As the media continues to opine over the results of Michael Brown’s autopsy, Sybrina Fulton continues to champion changes to protect minority youths in America.
The mother of 17-year-old Trayvon Martin stood in front of the United Nations in Geneva, as the council reviewed America’s record on fighting racial discrimination. Her son’s death in 2012 sparked global outrage, which has since doubled with subsequent deaths of other minority young adults.
“We should put our heads together to come up with a solution so our young people can stop dying and so they can have a future,” Fulton said. “I think far more needs to be done,” she said. The shooter in the Martin case, volunteer neighborhood watchman George Zimmerman, was controversially acquitted after claiming self-defense under Florida’s “Stand Your Ground” law.
With African Americans making up 13% of the total U.S. population, it is startling to note that they total 50% of homicide victims, as pointed out by the UN Committee on the Elimination of Racial Discrimination. During the council’s two-day review of the United States, Fulton, along with Ron Davis (father of slain teen, Jordan Davis) lamented that the proliferation of “Stand Your Ground” self-defense laws, currently in place in around half the states, has the community “feeling under siege.”

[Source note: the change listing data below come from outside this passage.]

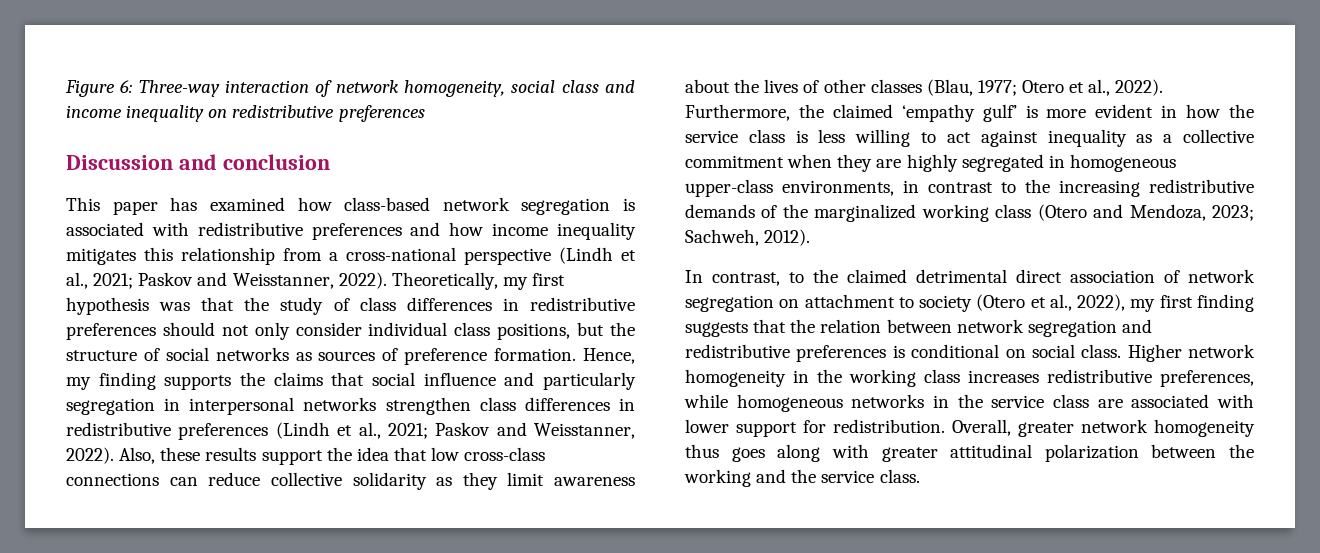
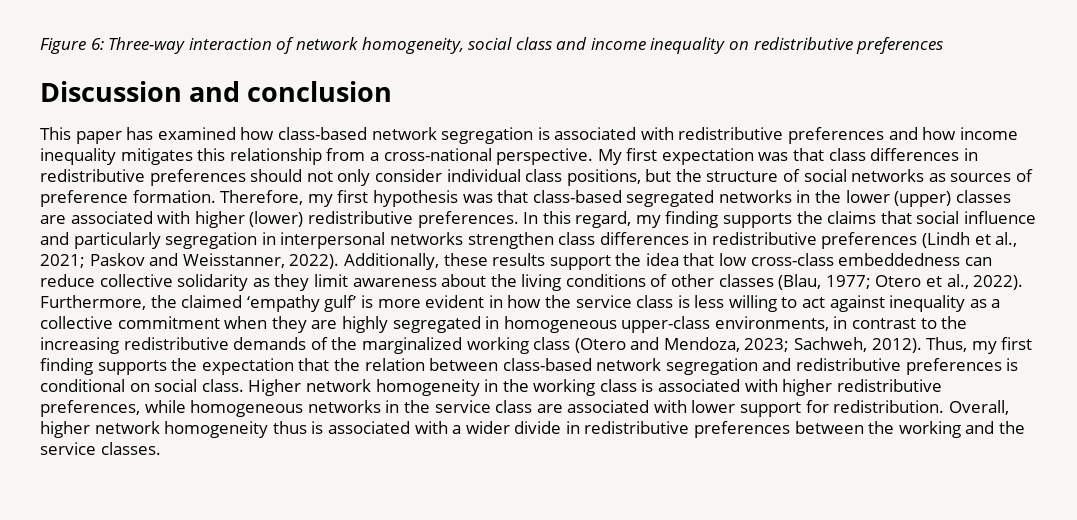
[464,247,636,265] [66,272,566,290] [66,297,350,315] perspective (Lindh et al., 2021; Paskov and Weisstanner, 2022). Theoretically, my first hypothesis was that the study of -> [496,148,825,165] perspective. My first expectation was that
[583,348,636,364] Hence, -> [220,190,1011,207] [40,211,632,228] Therefore, my first hypothesis was that class-based segregated networks in the lower (upper) classes are associated with higher (lower) redistributive preferences. In this regard,
[119,447,156,464] Also, -> [343,253,439,270] Additionally,
[66,473,159,486] connections -> [838,253,961,266] embeddedness
[764,79,799,93] lives -> [521,274,646,291] living conditions
[685,269,1255,286] [685,294,1254,312] [685,322,748,337] // In contrast, to the claimed detrimental direct association of network segregation on attachment to society (Otero et al., 2022), my first finding suggests -> [926,337,1033,354] [40,358,294,375] Thus, my first finding supports the expectation
(952, 326) none -> [502,358,592,371] class-based
[968,370,1039,383] increases -> [641,379,833,396] is associated with higher
[1018,422,1074,437] greater -> [40,421,90,438] higher
[731,444,1139,462] goes along with greater attitudinal polarization -> [311,421,791,438] is associated with a wider divide in redistributive preferences
[879,469,920,483] class. -> [100,442,161,455] classes.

Davis said, “The message to minorities is either we’re going to load up and shoot you, or we’re going to incarcerate you.” It is required that all UN member states undergo this UN committee review, which has found America insisting that its country was a “vibrant, multi-racial, multi-ethnic, and multi-cultural democracy” dedicated to fighting racial discrimination.
While Martin’s mother welcomed the dialogue, she has said that she’s “unconvinced” by the measures taken so far. “The bottom line is that more lives are still being taken,” she said. “Until you stop that, this is all just a shadow with no meaning.”